Stopping opioid-related addiction, harm and accidents after surgery
The opioid crisis, in which addiction and harm are related to pain-relieving opioid drugs, has been well documented. It has been concentrated in the USA but is now affecting most Western nations and increasingly, developing countries also. In some cases, this addiction and subsequent harm begins when the patient is given these drugs for pain relief after surgery.
To help confront this, an international group of global experts including anaesthetists, surgeons and other healthcare professionals have come together to publish a consensus statement on the prevention of opioid-related harm in adult surgical patients. The consensus statement is published in Anaesthesia (a journal of the Association of Anaesthetists).
“Opioids are effective medicines that form an integral component of balanced multimodal painkilling strategies for the management of acute pain in postoperative patients,” explain the statement co-authors, who include Professor Dileep Lobo, Nottingham University Hospitals NHS Trust and University of Nottingham, Queen’s Medical Centre, Nottingham, UK. “However, over the past decade it has been increasingly appreciated that, in efforts to improve pain relief after surgery, doctors prescribing these drugs to help pain relief during and after surgery have unwittingly contributed to persistent postoperative opioid use, abuse and harm in some patients.”

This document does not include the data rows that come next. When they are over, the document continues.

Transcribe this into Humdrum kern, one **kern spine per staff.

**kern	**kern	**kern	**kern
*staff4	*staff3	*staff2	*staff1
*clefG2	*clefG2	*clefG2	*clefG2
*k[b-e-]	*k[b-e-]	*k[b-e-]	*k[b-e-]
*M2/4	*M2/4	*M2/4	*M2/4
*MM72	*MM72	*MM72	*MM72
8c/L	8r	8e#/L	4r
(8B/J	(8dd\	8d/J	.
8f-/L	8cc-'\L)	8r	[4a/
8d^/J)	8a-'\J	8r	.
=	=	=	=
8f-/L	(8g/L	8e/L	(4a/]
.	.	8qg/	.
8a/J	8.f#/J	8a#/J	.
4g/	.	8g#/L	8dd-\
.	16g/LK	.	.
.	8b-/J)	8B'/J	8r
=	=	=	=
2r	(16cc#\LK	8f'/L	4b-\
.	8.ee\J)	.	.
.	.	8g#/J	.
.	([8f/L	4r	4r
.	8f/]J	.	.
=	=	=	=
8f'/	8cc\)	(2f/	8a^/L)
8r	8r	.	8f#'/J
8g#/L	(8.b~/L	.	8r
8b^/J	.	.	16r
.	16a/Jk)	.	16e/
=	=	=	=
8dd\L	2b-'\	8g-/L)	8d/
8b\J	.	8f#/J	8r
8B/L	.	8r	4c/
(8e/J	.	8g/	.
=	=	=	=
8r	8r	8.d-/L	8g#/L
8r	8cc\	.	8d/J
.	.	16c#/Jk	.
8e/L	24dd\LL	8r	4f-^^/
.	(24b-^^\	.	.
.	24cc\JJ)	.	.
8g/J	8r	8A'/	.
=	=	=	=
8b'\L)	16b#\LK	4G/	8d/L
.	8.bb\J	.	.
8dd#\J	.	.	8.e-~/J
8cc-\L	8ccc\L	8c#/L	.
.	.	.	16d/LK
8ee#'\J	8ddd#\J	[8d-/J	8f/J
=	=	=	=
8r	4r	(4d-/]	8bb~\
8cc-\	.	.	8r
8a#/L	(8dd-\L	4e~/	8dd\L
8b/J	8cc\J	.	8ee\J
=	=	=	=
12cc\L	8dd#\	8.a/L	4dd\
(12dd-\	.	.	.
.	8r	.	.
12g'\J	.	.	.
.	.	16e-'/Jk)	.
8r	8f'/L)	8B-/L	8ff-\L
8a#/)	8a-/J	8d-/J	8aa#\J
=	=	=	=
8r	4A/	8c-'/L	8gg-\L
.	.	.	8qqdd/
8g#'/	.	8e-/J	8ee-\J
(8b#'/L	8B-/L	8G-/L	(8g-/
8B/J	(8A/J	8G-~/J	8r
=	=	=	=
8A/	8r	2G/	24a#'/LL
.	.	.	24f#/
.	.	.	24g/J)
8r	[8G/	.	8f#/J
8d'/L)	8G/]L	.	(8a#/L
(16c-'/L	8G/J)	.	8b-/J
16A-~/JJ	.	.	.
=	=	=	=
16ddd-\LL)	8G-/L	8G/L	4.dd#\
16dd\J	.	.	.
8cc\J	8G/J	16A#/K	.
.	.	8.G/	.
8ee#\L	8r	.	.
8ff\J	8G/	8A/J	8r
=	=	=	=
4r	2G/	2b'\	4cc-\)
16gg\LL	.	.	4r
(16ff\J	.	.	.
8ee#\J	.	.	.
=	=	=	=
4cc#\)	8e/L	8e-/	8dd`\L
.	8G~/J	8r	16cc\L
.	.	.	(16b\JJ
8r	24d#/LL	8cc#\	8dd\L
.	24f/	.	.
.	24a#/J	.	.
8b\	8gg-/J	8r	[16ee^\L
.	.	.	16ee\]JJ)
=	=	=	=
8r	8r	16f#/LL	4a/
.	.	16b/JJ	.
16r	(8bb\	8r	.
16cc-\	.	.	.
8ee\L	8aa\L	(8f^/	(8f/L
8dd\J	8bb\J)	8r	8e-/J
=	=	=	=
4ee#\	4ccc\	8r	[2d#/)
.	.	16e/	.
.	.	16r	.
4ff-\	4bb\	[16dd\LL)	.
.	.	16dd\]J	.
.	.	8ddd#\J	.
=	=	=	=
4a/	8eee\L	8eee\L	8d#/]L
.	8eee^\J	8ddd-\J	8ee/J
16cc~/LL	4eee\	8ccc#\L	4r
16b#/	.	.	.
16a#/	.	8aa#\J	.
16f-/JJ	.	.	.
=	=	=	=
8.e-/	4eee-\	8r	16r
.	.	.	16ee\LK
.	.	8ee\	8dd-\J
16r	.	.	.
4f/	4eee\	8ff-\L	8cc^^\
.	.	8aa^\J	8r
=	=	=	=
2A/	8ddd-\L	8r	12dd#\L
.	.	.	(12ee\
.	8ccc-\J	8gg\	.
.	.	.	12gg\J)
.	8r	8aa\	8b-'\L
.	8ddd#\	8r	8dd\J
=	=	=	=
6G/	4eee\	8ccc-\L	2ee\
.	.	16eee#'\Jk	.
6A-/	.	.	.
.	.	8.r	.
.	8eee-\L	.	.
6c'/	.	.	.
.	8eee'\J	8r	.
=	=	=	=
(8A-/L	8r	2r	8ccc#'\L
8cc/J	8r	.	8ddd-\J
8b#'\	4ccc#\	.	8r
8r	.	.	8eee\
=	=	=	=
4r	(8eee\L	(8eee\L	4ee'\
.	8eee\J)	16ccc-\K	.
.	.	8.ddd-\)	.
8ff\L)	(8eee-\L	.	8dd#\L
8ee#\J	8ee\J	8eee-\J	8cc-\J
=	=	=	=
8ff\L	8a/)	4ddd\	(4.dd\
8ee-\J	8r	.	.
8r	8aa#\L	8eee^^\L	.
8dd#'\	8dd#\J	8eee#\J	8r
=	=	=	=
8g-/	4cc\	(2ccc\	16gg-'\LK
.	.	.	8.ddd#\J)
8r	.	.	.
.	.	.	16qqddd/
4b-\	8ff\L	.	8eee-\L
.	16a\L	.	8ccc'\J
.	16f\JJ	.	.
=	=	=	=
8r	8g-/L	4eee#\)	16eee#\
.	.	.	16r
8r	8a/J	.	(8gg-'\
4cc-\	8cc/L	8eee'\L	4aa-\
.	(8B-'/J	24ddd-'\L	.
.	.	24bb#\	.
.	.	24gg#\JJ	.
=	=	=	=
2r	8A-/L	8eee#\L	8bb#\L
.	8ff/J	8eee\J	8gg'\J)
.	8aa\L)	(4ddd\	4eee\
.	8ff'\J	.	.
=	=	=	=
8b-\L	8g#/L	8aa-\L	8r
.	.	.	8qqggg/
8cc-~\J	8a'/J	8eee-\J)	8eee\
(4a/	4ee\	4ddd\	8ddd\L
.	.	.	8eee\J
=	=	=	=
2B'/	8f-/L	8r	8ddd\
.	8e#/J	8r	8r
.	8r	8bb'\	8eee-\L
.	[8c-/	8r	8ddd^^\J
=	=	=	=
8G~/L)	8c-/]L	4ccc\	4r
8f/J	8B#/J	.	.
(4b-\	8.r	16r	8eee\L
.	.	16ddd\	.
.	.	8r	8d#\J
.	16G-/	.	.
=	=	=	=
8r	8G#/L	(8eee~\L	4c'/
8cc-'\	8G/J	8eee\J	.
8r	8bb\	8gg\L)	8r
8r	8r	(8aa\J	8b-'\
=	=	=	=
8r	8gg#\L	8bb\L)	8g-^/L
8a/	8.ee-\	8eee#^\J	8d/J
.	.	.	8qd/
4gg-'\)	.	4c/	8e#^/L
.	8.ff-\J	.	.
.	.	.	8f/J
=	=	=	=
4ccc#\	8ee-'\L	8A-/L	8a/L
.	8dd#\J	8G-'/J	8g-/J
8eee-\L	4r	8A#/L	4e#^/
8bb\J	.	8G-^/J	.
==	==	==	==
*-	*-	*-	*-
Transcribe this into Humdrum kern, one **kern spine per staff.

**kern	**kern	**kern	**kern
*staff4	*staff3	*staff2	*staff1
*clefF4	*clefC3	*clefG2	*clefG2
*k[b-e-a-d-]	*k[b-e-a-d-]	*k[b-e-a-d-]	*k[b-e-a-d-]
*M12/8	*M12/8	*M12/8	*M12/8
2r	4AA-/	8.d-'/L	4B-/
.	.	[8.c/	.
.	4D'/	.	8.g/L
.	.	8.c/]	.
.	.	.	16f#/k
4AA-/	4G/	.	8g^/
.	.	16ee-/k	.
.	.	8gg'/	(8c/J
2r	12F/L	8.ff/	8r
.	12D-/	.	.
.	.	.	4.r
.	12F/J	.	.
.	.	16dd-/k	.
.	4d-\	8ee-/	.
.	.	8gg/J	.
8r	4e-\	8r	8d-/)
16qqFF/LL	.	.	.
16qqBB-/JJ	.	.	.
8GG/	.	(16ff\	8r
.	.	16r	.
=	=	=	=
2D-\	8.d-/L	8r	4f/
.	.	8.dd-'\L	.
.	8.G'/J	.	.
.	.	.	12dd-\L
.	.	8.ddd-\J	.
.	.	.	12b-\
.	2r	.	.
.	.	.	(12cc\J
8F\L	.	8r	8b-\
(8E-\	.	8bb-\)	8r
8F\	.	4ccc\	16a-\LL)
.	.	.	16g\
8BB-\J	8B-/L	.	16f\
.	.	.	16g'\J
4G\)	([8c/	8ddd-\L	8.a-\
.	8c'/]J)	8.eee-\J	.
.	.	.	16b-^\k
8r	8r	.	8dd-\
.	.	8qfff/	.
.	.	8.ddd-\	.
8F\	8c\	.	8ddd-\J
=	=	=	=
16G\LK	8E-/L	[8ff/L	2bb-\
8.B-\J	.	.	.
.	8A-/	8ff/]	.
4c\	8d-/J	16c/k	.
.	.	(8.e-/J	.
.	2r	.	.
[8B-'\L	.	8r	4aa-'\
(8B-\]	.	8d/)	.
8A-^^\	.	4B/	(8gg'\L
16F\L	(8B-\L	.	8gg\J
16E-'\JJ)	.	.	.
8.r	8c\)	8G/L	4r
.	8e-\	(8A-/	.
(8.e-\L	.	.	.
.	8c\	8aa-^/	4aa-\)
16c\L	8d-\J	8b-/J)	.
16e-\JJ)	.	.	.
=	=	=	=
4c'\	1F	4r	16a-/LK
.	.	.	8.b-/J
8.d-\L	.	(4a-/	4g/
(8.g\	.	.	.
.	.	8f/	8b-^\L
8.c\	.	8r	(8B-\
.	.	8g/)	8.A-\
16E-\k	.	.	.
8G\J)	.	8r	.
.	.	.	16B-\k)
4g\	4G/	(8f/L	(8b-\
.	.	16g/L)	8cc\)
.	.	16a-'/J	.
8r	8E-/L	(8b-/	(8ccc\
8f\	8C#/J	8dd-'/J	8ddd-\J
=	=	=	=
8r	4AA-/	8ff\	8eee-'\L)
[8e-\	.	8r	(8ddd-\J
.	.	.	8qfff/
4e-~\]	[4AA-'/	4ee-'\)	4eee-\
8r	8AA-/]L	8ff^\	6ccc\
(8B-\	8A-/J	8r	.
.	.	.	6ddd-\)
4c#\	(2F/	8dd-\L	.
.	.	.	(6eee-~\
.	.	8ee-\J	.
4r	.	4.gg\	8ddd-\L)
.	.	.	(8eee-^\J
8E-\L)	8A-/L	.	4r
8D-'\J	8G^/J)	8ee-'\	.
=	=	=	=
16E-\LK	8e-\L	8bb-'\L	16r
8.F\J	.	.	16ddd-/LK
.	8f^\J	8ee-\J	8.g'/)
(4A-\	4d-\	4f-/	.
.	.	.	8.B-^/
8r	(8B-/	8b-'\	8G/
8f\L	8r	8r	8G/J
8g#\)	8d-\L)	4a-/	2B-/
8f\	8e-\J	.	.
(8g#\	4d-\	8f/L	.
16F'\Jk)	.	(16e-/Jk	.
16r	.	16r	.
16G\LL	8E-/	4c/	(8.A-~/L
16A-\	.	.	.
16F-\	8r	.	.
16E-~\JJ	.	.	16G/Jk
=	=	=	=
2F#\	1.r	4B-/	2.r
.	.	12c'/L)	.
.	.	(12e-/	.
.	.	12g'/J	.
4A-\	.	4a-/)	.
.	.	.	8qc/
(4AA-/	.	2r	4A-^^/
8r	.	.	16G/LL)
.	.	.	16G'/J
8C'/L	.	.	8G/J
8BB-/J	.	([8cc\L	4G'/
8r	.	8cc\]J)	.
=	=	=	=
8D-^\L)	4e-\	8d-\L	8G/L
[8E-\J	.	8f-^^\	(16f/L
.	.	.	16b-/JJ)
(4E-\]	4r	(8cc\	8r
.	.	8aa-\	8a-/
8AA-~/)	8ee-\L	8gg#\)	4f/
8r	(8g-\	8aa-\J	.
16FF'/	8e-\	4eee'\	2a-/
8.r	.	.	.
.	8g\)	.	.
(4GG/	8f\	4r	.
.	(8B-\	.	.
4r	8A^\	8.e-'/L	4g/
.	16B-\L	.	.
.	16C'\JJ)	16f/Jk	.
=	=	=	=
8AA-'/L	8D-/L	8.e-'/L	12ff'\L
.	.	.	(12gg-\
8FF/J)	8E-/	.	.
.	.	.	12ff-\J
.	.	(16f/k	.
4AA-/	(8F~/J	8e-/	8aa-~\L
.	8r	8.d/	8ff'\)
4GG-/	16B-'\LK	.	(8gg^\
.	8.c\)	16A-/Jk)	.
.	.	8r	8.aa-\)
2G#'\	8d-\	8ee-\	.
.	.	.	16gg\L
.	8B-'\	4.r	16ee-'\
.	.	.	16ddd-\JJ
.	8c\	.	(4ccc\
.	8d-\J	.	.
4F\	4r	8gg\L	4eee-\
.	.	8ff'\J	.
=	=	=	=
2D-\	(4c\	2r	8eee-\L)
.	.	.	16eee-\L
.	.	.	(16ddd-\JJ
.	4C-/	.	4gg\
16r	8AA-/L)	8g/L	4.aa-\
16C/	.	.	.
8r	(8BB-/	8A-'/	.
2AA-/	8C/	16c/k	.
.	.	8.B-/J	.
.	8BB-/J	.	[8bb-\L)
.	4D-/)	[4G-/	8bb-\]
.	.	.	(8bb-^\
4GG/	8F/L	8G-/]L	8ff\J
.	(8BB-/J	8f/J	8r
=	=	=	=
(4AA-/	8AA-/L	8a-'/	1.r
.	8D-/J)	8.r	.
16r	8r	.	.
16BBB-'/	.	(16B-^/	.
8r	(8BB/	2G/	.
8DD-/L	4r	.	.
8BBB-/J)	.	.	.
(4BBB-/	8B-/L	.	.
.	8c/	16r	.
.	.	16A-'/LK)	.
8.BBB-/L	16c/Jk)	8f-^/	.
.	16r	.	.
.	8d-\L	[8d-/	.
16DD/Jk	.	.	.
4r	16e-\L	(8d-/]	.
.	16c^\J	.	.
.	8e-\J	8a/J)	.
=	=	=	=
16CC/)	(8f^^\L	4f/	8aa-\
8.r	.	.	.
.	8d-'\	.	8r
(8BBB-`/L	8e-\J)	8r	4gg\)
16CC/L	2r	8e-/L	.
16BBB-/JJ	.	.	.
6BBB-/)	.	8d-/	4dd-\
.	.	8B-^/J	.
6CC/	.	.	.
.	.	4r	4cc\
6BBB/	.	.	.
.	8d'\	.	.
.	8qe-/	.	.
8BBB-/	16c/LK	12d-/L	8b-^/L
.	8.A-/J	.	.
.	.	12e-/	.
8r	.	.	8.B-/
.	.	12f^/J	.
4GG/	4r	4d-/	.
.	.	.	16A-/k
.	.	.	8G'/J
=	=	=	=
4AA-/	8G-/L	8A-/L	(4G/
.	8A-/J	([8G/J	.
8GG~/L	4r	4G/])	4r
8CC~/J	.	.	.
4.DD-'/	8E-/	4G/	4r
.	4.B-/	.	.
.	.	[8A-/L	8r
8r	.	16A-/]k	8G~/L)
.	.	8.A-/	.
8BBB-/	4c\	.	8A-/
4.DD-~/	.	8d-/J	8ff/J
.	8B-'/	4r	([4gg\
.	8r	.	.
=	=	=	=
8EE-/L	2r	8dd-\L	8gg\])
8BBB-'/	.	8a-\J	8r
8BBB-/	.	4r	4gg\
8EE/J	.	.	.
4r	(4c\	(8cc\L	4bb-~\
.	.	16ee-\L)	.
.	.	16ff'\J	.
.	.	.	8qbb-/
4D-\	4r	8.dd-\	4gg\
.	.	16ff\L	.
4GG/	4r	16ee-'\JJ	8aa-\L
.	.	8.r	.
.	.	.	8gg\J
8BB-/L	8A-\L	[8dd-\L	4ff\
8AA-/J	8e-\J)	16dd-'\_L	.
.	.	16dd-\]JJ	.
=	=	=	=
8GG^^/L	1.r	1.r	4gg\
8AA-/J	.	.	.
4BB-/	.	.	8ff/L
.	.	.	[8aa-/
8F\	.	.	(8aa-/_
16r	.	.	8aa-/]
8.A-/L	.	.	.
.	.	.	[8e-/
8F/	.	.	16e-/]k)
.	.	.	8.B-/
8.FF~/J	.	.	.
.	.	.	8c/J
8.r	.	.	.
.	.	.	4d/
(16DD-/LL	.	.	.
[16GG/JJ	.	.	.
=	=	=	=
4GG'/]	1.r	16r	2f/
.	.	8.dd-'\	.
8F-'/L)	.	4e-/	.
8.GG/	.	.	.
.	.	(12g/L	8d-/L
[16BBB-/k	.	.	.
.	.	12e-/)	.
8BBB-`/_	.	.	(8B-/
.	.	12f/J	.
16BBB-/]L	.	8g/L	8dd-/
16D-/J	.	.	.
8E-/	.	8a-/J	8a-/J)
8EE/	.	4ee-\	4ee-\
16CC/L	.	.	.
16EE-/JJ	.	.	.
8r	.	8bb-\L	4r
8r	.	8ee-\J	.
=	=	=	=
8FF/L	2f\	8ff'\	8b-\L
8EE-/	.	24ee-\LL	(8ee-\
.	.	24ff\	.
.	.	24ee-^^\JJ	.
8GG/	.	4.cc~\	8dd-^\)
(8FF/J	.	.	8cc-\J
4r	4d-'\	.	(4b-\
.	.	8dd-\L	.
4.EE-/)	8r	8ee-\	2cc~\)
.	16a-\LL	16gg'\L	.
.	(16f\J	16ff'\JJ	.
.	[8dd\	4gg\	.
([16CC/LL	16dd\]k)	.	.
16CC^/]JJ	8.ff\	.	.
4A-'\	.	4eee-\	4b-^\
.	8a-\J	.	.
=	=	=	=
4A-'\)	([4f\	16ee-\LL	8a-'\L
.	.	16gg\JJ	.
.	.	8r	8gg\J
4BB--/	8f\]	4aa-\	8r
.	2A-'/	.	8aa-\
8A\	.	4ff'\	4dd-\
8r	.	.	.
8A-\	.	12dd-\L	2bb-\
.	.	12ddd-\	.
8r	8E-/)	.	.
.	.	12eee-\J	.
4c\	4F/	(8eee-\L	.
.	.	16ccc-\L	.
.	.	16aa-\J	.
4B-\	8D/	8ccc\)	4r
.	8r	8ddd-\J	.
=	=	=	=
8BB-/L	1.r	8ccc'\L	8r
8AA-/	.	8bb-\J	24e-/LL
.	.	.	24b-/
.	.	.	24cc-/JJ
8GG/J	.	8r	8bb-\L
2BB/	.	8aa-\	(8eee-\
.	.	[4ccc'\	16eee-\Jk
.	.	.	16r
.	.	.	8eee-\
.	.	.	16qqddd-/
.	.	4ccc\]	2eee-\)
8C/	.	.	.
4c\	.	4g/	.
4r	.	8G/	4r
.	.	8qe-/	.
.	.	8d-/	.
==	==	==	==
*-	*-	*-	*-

They add: “In addition to the social and economic costs of opioid misuse, there are personal costs, with many people dying from opioid overdose, or in accidents caused, for example, by driving under the influence of opioids.”
Ways to reduce possible harm begin before surgery, since the strongest predictor of persistent postoperative opioid use post-surgery is pre-existing chronic opioid use. The incidence of persistent postoperative opioid use can be up to 10 times higher in those taking opioids long-term before surgery than in patients who have never used opioids.
The main points from the consensus statement are:
All patients undergoing surgery should be assumed to be at risk of developing persistent postoperative opioid use/addiction and may need interventions to mitigate those risks. However, some patients are at particularly high-risk of opioid related respiratory impairment, including older patients; those with sleep-disordered breathing; obesity; kidney disease; respiratory, cardiac and neurological diseases; diabetes; tolerance to opioids; and genetic variations in opioid metabolism.
Healthcare teams must consider optimising management of pre-operative pain and psychological risk-factors before surgery, including weaning patients off opioids they are already taking where possible. They should ensure realistic expectations of postoperative pain control, both in hospital and after discharge.
Provision of opioid painkillers should be guided by functional outcomes, rather than just a rating of the patient’s pain using existing scales.
Multiple methods of pain management should be optimised, and patients educated about the use of non-pharmacological and non-opioid painkilling strategies to reduce the amount and duration of opioids required to restore function
Long-acting opioids should not be used routinely for acute postoperative pain. (e.g. modified-release oxycodone, transdermal fentanyl patches)
A patient-centred approach should be used to limit the number of tablets and the duration of usual discharge opioid prescriptions, typically to less than a week. (Post-discharge prescriptions of opioids, if necessary, should be limited to less than a week’s duration. A small number of patients may need repeat prescriptions, but these should not be automatic).
Automated post-discharge repeat prescriptions for opioids should be avoided. Doctors, including those in outpatient clinics and general practice, should perform a patient review if more opioids are requested. Research has shown each additional repeat prescription has been found to increase the risk of opioid misuse (encompassing diagnoses of opioid dependence; abuse; or overdose) by 40%, with each additional week of opioids taken raising the risk of misuse by 20%. GPs should assess patients before re-prescribing opioids.
Patients should be advised on safe storage and disposal of unused opioids and directed to avoid opioid diversion to other individuals (e.g. sharing with friends and family). Addiction surveys have shown that around 50% of adults who misuse opioids obtain them from friends and family. This also avoids accidental deaths. Paediatric mortality from unintentional opioid overdose has increased three-fold in the last 20 years and has followed a similar time trend to adult overdose deaths
The authors also highlight the dangers of driving under the influence of opioids, that can impair driving skills and cognitive reasoning in a similar manner to alcohol. “Driving under the influence of drugs, including prescribed opioids, is now recognised to be a major cause of motor vehicle collisions and subsequent fatalities, particularly if the person commenced the opioid within the previous 30 days,” explain the authors, who add that many countries have established laws making driving under the influence of opioids illegal.
They conclude: “While the use of opioids during and after surgery has the capacity to promote recovery after life-saving or life-enhancing surgery, their use can be associated with harm from persistent postoperative opioid use; opioid-induced respiratory impairment; opioid diversion to people they were not originally prescribed for; and driving under the influence of prescription opioids. Strict control of opioid use within hospitals (stewardship) is required to minimise the risk of opioid-related harm. This will require the multidisciplinary involvement of anaesthetists; surgeons; pain specialists; pharmacists; nursing staff; physiotherapists; primary care clinicians; hospital management; and patients to adopt the recommendations from this consensus statement to local practice.”